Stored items
-- -- --
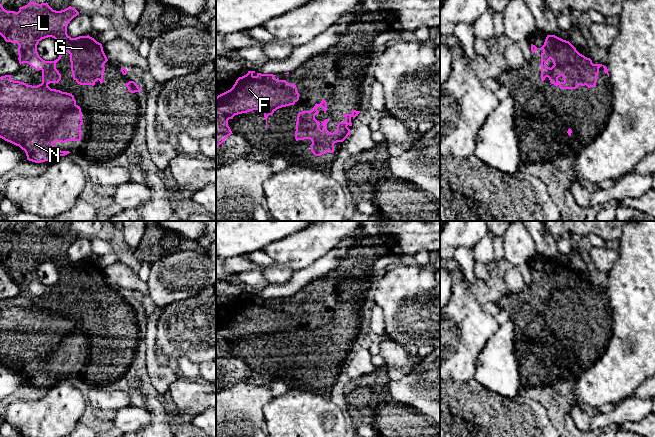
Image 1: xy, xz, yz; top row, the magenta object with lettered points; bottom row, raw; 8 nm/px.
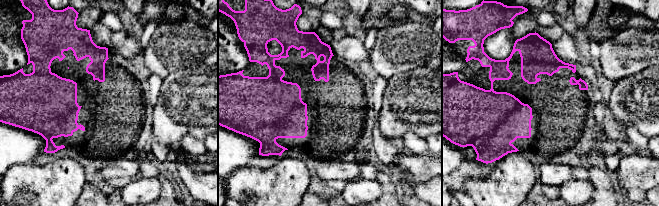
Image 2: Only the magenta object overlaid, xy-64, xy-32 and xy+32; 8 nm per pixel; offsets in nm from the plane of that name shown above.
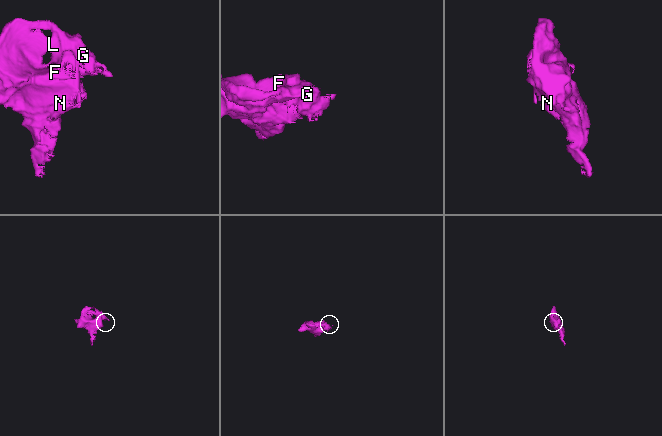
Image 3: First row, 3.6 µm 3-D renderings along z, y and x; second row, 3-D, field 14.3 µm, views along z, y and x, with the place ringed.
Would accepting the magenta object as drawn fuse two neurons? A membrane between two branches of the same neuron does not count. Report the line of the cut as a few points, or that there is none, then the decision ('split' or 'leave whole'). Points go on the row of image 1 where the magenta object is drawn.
no cut; leave whole

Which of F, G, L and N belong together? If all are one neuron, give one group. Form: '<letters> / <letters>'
F G L N

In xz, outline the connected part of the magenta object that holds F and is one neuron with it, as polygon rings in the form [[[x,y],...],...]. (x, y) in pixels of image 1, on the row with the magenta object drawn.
[[[248,71],[246,75],[239,77],[236,80],[235,84],[230,90],[216,97],[216,149],[228,136],[233,134],[228,126],[228,120],[233,119],[235,115],[247,113],[253,110],[264,110],[267,130],[267,118],[269,115],[272,115],[279,108],[294,105],[299,100],[299,93],[296,85],[289,84],[286,80],[276,79],[276,75],[273,74],[257,73],[257,75],[254,76],[254,73],[255,71]]]

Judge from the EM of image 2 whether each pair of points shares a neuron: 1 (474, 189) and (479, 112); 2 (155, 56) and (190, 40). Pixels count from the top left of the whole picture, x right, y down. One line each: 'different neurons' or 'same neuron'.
1: different neurons
2: same neuron

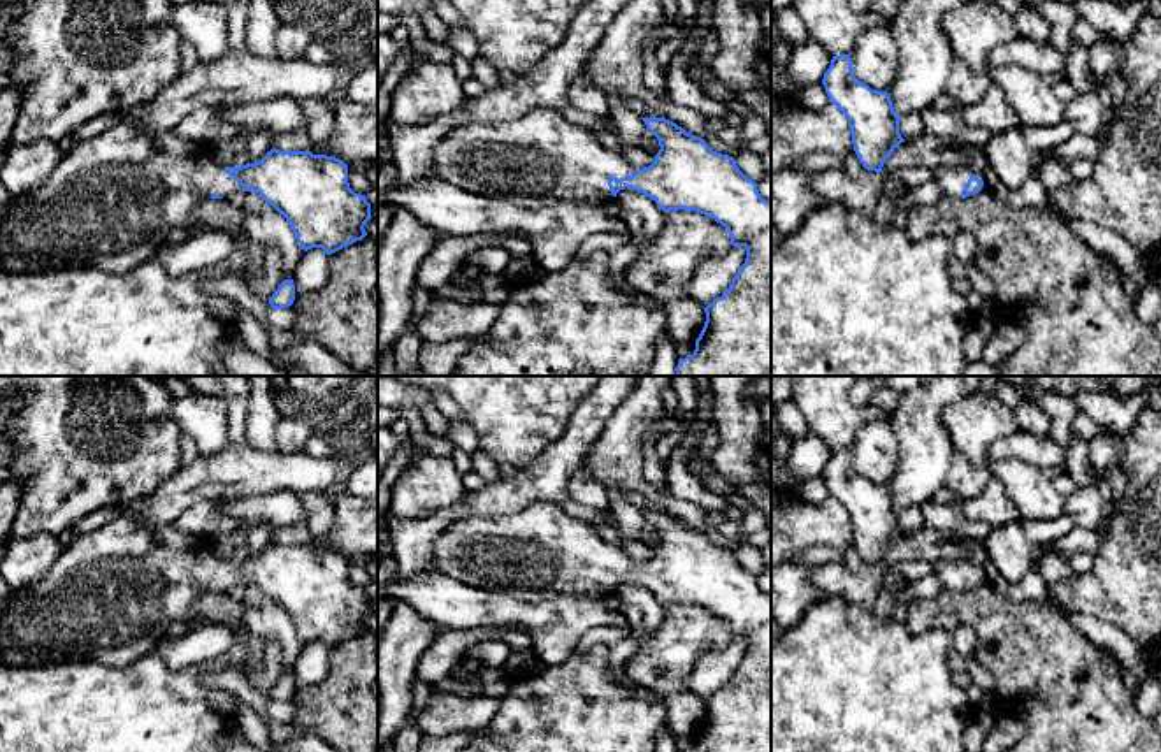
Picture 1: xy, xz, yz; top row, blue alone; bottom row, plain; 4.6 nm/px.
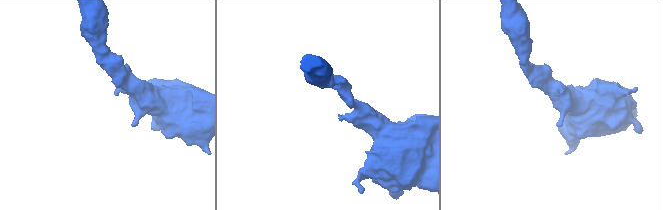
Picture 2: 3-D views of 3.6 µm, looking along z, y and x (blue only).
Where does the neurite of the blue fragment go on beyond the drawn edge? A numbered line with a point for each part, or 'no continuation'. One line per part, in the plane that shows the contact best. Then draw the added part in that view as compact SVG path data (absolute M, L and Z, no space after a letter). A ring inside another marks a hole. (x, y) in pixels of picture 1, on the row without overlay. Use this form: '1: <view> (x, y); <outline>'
1: xz (533, 556); M534 503L508 517L465 517L434 541L436 571L480 590L508 594L525 603L543 603L559 594L601 597L613 592L608 571L632 569L636 562L602 539L594 524L562 511L555 503Z

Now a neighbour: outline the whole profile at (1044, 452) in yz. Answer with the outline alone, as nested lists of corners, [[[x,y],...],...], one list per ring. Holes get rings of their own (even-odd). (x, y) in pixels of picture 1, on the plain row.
[[[1015,432],[989,445],[989,462],[1019,459],[1042,469],[1057,467],[1066,473],[1064,448],[1050,434]]]

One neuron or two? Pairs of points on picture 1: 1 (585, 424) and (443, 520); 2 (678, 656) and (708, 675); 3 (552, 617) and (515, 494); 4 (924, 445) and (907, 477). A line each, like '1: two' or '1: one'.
1: one
2: two
3: two
4: one

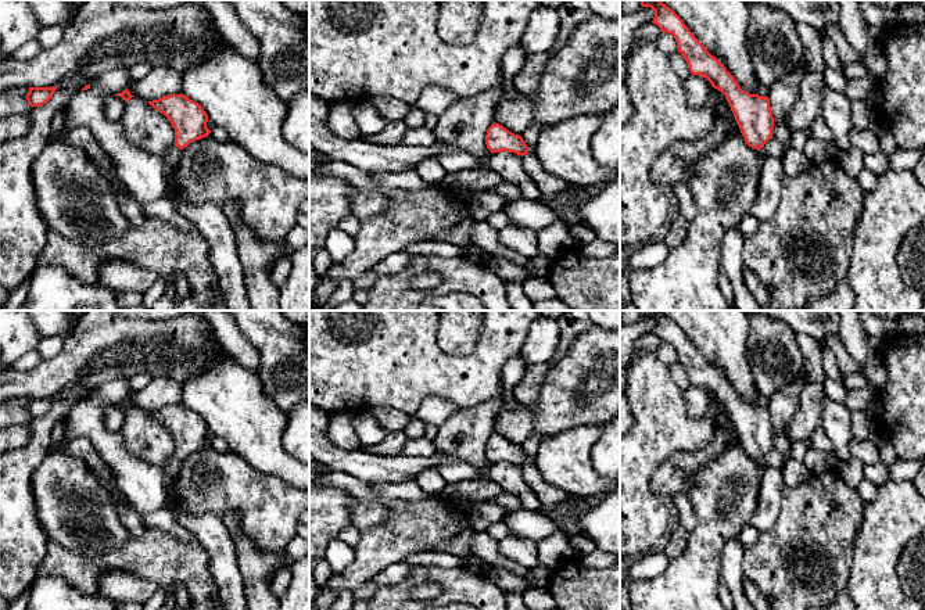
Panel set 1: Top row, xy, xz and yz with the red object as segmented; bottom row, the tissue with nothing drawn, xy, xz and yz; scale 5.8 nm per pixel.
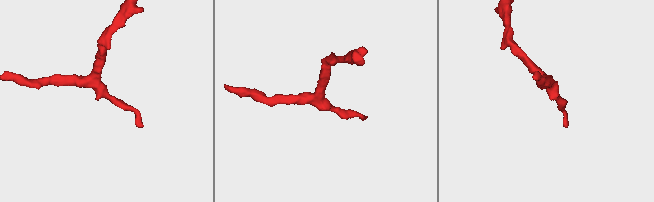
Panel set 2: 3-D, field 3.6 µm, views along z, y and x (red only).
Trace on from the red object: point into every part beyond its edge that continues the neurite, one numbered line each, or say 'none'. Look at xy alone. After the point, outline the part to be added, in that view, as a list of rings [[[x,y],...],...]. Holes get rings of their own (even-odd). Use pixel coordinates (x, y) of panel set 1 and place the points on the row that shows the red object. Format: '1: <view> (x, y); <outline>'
1: xy (210, 221); [[[173,146],[162,155],[166,191],[164,198],[173,202],[175,211],[190,220],[209,245],[209,261],[218,277],[218,287],[227,311],[250,311],[244,287],[244,268],[237,254],[237,244],[229,220],[209,202],[190,204],[179,195],[173,175],[182,150]]]

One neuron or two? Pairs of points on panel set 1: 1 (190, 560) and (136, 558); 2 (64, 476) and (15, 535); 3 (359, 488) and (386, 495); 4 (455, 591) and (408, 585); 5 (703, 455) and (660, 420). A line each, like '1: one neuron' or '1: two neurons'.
1: one neuron
2: two neurons
3: one neuron
4: one neuron
5: two neurons

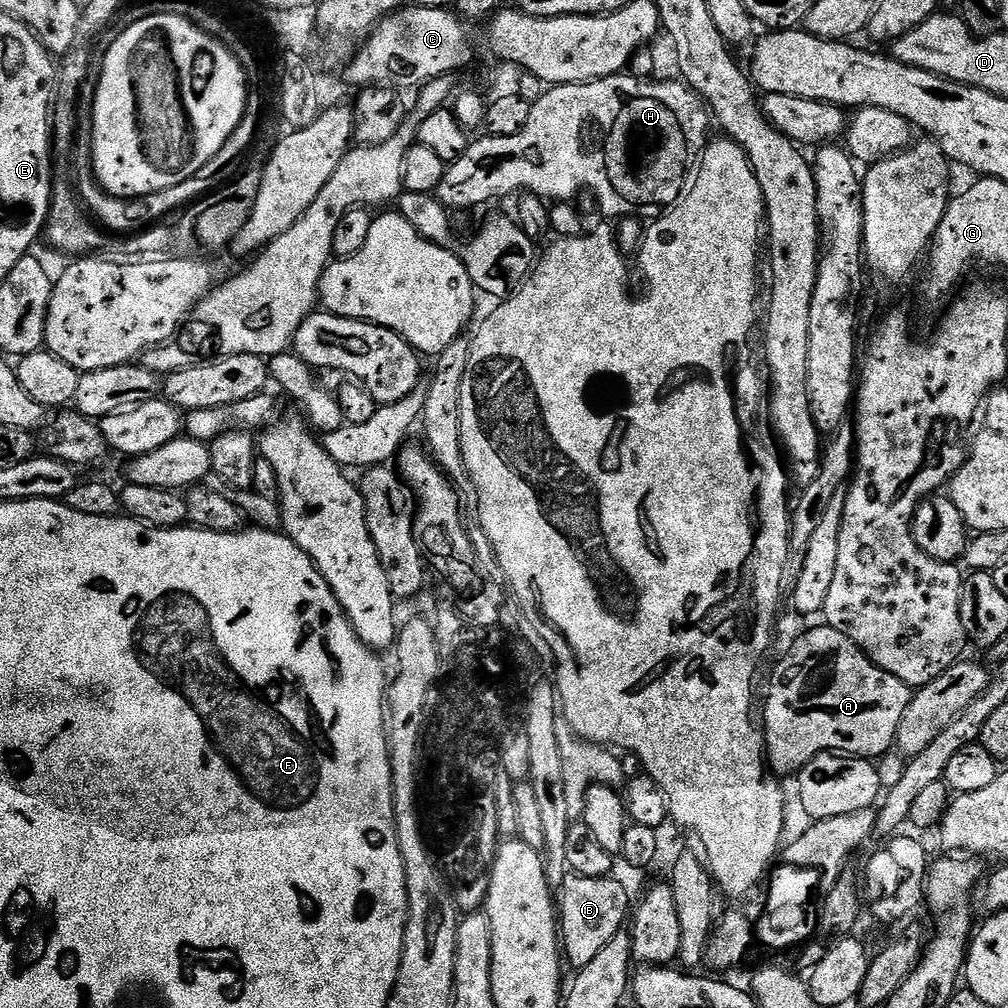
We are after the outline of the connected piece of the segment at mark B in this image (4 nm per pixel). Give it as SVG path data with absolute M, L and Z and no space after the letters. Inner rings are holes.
M568 874L558 889L558 923L562 941L562 956L579 970L590 966L595 956L625 927L630 916L628 892L624 884L612 876L586 878Z

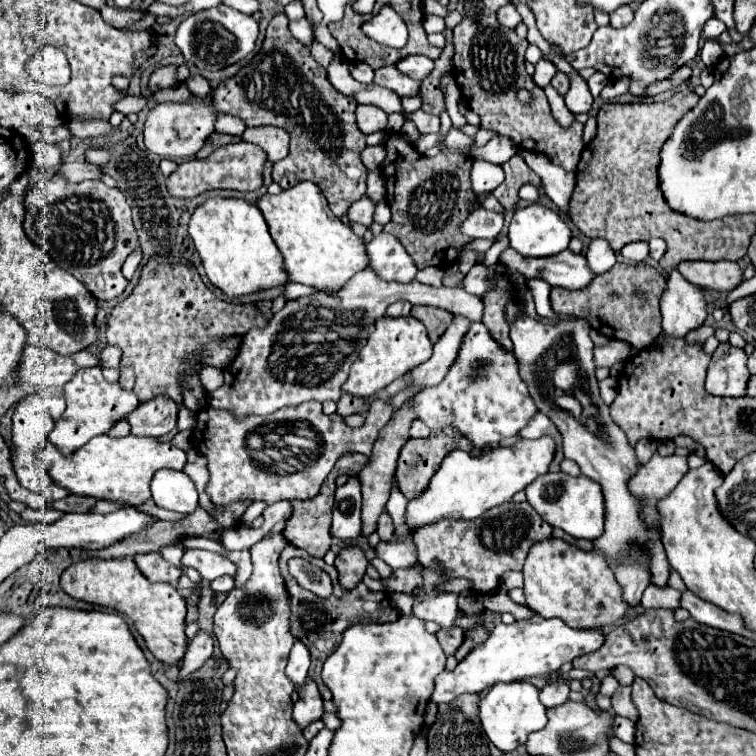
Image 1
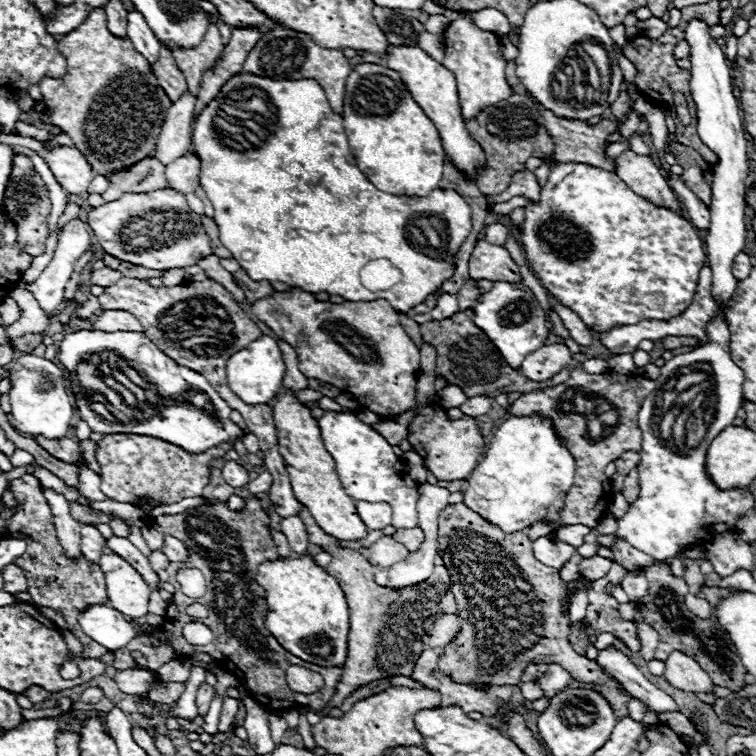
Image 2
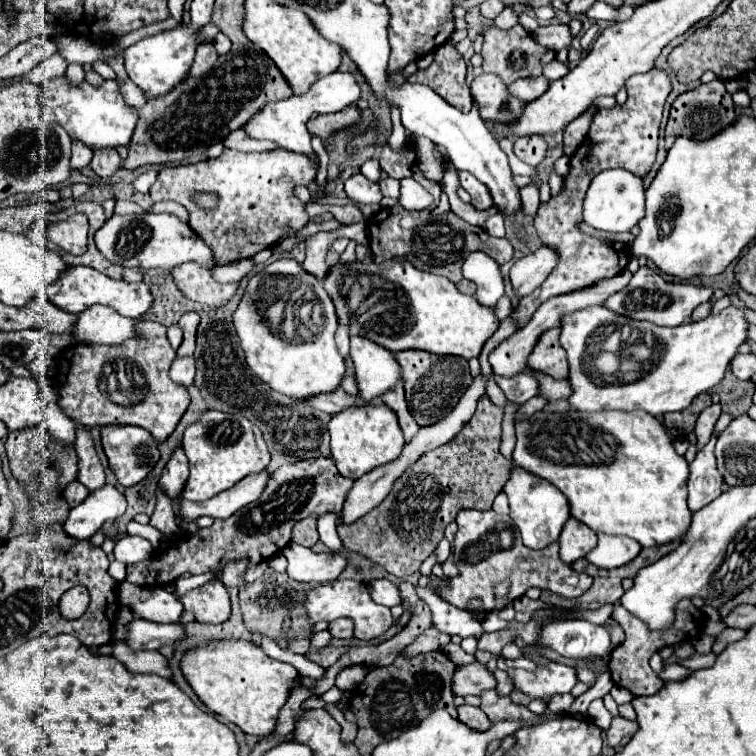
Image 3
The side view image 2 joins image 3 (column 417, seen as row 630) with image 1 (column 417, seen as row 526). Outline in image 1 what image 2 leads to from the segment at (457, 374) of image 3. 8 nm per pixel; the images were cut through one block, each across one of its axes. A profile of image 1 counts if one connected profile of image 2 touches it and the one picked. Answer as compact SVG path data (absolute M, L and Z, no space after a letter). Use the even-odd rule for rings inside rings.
-- -- --
Your copy of the entries should be exact and free of pictures.

Image 1: xy, xz, yz; top row, the magenta object with lettered points; bottom row, raw; 8 nm/px.
Image 2: Only the magenta object overlaid, xy-64, xy-32 and xy+32; 8 nm per pixel; offsets in nm from the plane of that name shown above.
Image 3: First row, 3.6 µm 3-D renderings along z, y and x; second row, 3-D, field 14.3 µm, views along z, y and x, with the place ringed.
Would accepting the magenta object as drawn fuse two neurons? A membrane between two branches of the same neuron does not count. Report the line of the cut as a few points, or that there is none, then the decision ('split' or 'leave whole'). Points go on the row of image 1 where the magenta object is drawn.
no cut; leave whole

Which of F, G, L and N belong together? If all are one neuron, give one group. Form: '<letters> / <letters>'
F G L N

In xz, outline the connected part of the magenta object that holds F and is one neuron with it, as polygon rings in the form [[[x,y],...],...]. (x, y) in pixels of image 1, on the row with the magenta object drawn.
[[[248,71],[246,75],[239,77],[236,80],[235,84],[230,90],[216,97],[216,149],[228,136],[233,134],[228,126],[228,120],[233,119],[235,115],[247,113],[253,110],[264,110],[267,130],[267,118],[269,115],[272,115],[279,108],[294,105],[299,100],[299,93],[296,85],[289,84],[286,80],[276,79],[276,75],[273,74],[257,73],[257,75],[254,76],[254,73],[255,71]]]

Judge from the EM of image 2 whether each pair of points shares a neuron: 1 (474, 189) and (479, 112); 2 (155, 56) and (190, 40). Pixels count from the top left of the whole picture, x right, y down. One line each: 'different neurons' or 'same neuron'.
1: different neurons
2: same neuron

Picture 1: xy, xz, yz; top row, blue alone; bottom row, plain; 4.6 nm/px.
Picture 2: 3-D views of 3.6 µm, looking along z, y and x (blue only).
Where does the neurite of the blue fragment go on beyond the drawn edge? A numbered line with a point for each part, or 'no continuation'. One line per part, in the plane that shows the contact best. Then draw the added part in that view as compact SVG path data (absolute M, L and Z, no space after a letter). A ring inside another marks a hole. (x, y) in pixels of picture 1, on the row without overlay. Use this form: '1: <view> (x, y); <outline>'
1: xz (533, 556); M534 503L508 517L465 517L434 541L436 571L480 590L508 594L525 603L543 603L559 594L601 597L613 592L608 571L632 569L636 562L602 539L594 524L562 511L555 503Z

Now a neighbour: outline the whole profile at (1044, 452) in yz. Answer with the outline alone, as nested lists of corners, [[[x,y],...],...], one list per ring. Holes get rings of their own (even-odd). (x, y) in pixels of picture 1, on the plain row.
[[[1015,432],[989,445],[989,462],[1019,459],[1042,469],[1057,467],[1066,473],[1064,448],[1050,434]]]

One neuron or two? Pairs of points on picture 1: 1 (585, 424) and (443, 520); 2 (678, 656) and (708, 675); 3 (552, 617) and (515, 494); 4 (924, 445) and (907, 477). A line each, like '1: two' or '1: one'.
1: one
2: two
3: two
4: one

Panel set 1: Top row, xy, xz and yz with the red object as segmented; bottom row, the tissue with nothing drawn, xy, xz and yz; scale 5.8 nm per pixel.
Panel set 2: 3-D, field 3.6 µm, views along z, y and x (red only).
Trace on from the red object: point into every part beyond its edge that continues the neurite, one numbered line each, or say 'none'. Look at xy alone. After the point, outline the part to be added, in that view, as a list of rings [[[x,y],...],...]. Holes get rings of their own (even-odd). Use pixel coordinates (x, y) of panel set 1 and place the points on the row that shows the red object. Format: '1: <view> (x, y); <outline>'
1: xy (210, 221); [[[173,146],[162,155],[166,191],[164,198],[173,202],[175,211],[190,220],[209,245],[209,261],[218,277],[218,287],[227,311],[250,311],[244,287],[244,268],[237,254],[237,244],[229,220],[209,202],[190,204],[179,195],[173,175],[182,150]]]

One neuron or two? Pairs of points on panel set 1: 1 (190, 560) and (136, 558); 2 (64, 476) and (15, 535); 3 (359, 488) and (386, 495); 4 (455, 591) and (408, 585); 5 (703, 455) and (660, 420). A line each, like '1: one neuron' or '1: two neurons'.
1: one neuron
2: two neurons
3: one neuron
4: one neuron
5: two neurons

We are after the outline of the connected piece of the segment at mark B in this image (4 nm per pixel). Give it as SVG path data with absolute M, L and Z and no space after the letters. Inner rings are holes.
M568 874L558 889L558 923L562 941L562 956L579 970L590 966L595 956L625 927L630 916L628 892L624 884L612 876L586 878Z

Image 1
Image 2
Image 3
The side view image 2 joins image 3 (column 417, seen as row 630) with image 1 (column 417, seen as row 526). Outline in image 1 what image 2 leads to from the segment at (457, 374) of image 3. 8 nm per pixel; the images were cut through one block, each across one of its axes. A profile of image 1 counts if one connected profile of image 2 touches it and the one picked. Answer as compact SVG path data (absolute M, L and Z, no space after a letter). Use the even-odd rule for rings inside rings.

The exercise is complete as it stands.